Dr. Beatrice Aber, who works in the HIV testing facility at the hospital, says that girls also receive a pregnancy test.

“We also provide psychosocial support because most of the rape victims who come to hospital are injured,” she says, adding that some cases are very violent.

But Apiyo says that sometimes the doctors are not available to do the tests, so some people miss receiving the time-sensitive treatment. Post-exposure prophylaxis must be administered within 72 hours of the incident to be effective.

“It would be better if we kept the PEP at the police station so that they are immediately given to victims,” Apiyo says.

Giovanna Lamunu, a lawyer in Gulu, says courts follow the Criminal Procedure Code Act once police advance cases to the justice system. Defilement cases require a police report, medical examination, and the sanctioning and arrest of the suspect to proceed to court.

She says that sometimes the aggrieved party wins the case because parents know the person who has defiled their daughter and can provide all the necessary information about the suspect in court.

“Sometimes, the case is sorted out of court,” she says.

Other times, she says that cases are lost because of insufficient evidence. This could be because of their lack of awareness of how to preserve evidence or if they don’t report the defilement to the police in time for them to collect evidence. Some people who were born at home dont have birth certificates, making it hard to prove their age, which is a key factor in defilement cases.

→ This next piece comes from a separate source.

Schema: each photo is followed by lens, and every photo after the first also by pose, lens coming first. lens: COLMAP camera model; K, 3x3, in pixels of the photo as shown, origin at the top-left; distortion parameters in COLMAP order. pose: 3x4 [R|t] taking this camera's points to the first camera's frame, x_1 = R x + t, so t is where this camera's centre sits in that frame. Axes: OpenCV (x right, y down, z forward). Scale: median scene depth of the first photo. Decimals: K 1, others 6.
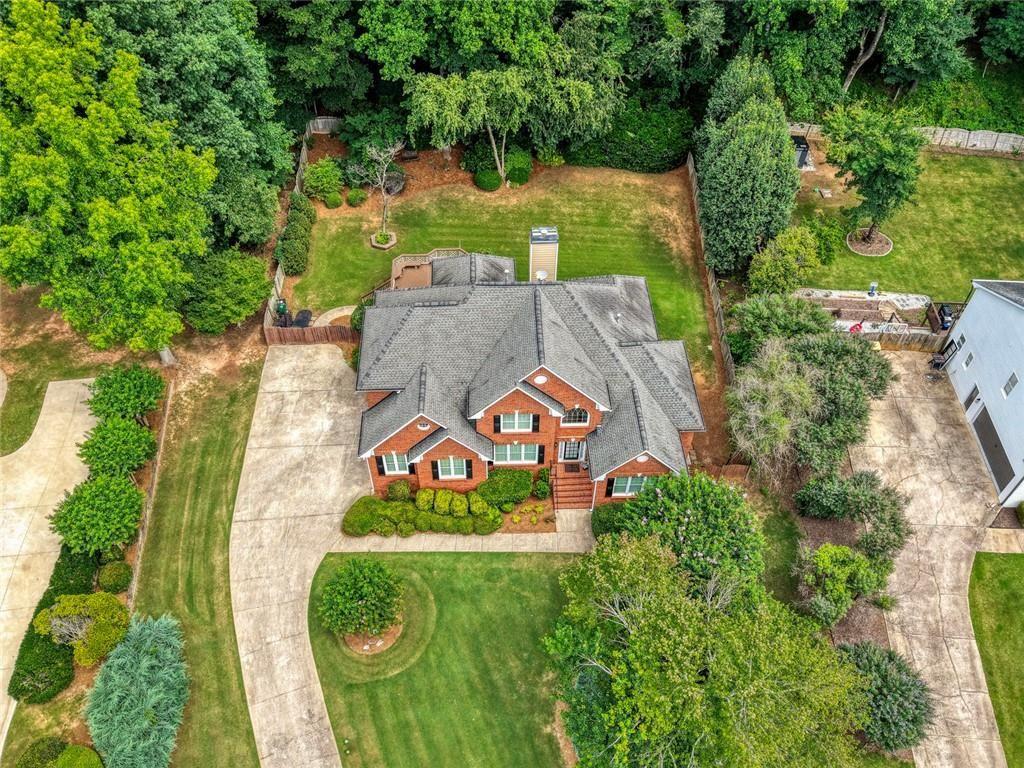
lens RADIAL K [[817.4, 0, 512.0], [0, 817.4, 384.0], [0, 0, 1]] dist [0.060100, -0.093564]
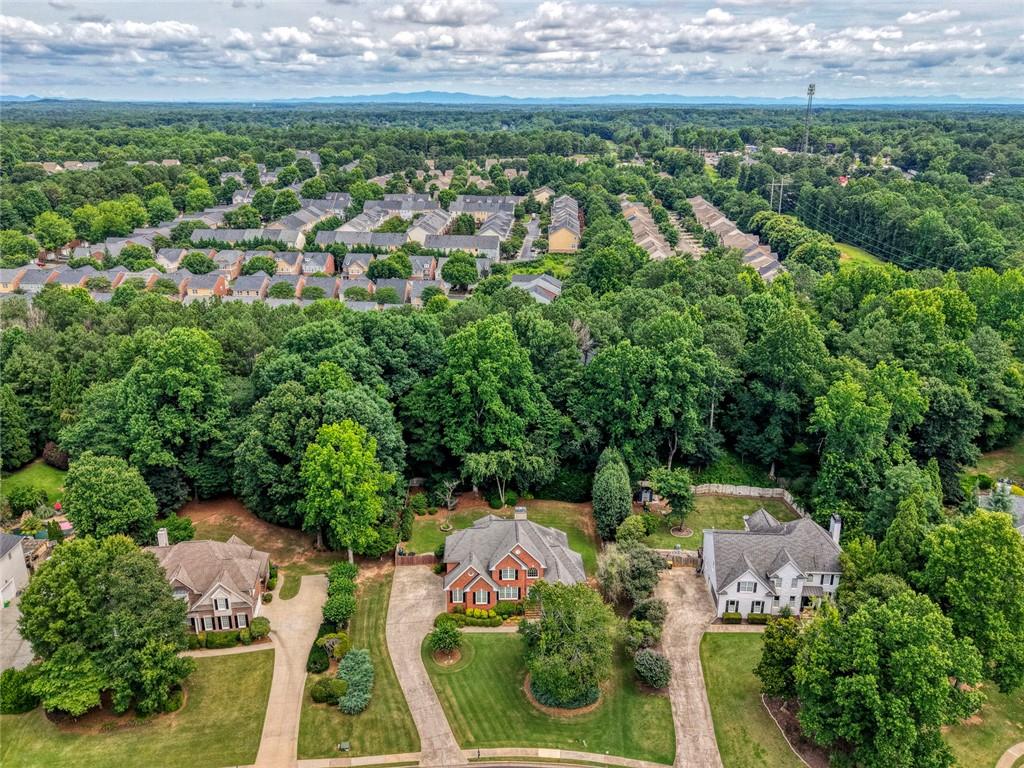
lens RADIAL K [[817.0, 0, 511.4], [0, 817.0, 353.5], [0, 0, 1]] dist [0.070527, -0.122296]
pose [[0.999992, -0.003750, -0.001416, 0.019048], [0.002443, 0.850193, -0.526465, 0.726728], [0.003178, 0.526457, 0.850196, -1.346637]]
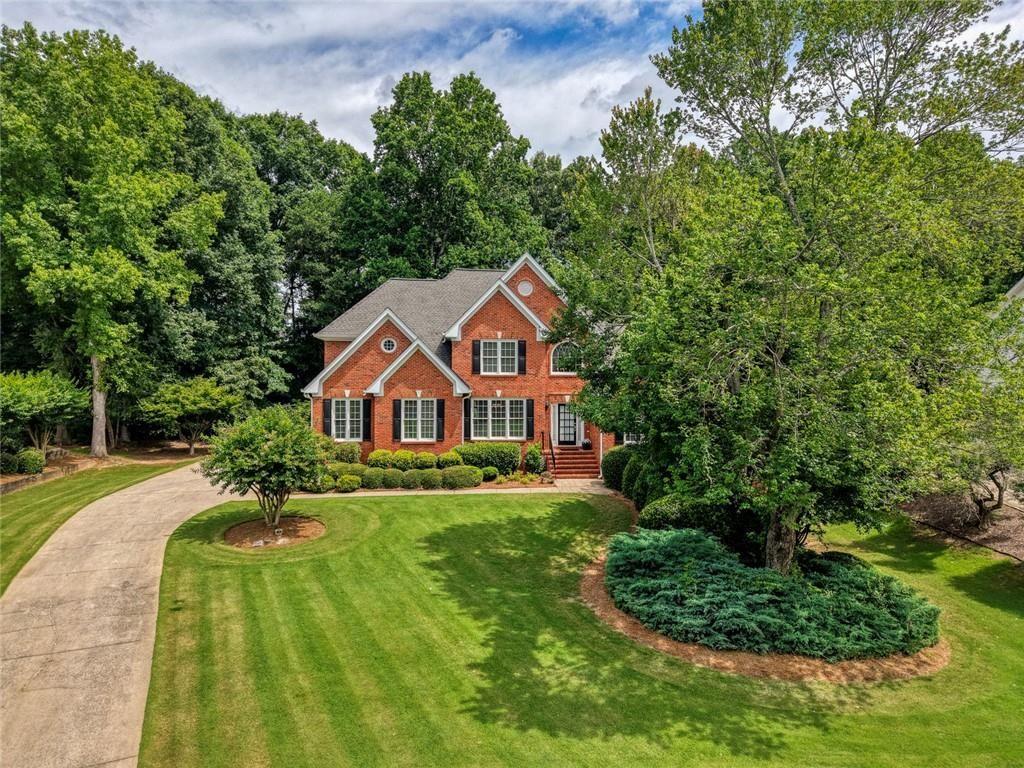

Ozele says that various sectors have begun awareness campaigns to address defilement, from the police to nongovernmental organizations, such as World Vision International, American Refugee Committee, Reproductive Health Uganda and Marie Stopes International.

“There is need for strong measures to protect the children, and parents must also play an important role in protecting their children,” Ozele says.

Apiyo agrees that it is also the responsibility of parents to educate their daughters. She says parents must warn daughters against being lured into having sex with boys and men in return for useless things.

Ayot says that she has spoken to her daughter about sex and that the police are on the radio almost daily talking about sexual violence and encouraging children to abstain from sex, which could lead to unwanted pregnancies and sexually transmitted diseases. But she says that her daughter didn’t listen and she doesn’t think that other children are listening either.

Evelyn is currently not in school, which doesnt allow pregnant students. Ayot says she is willing to take care of her grandchild when he or she is born so that her daughter can go back to school.

“I want her to get an education,” she says.

She says Evelyn wants to study, but for now her daughter’s biggest wish is for her boyfriend to be released from jail so he can take care of her during her pregnancy and of her child after she gives birth.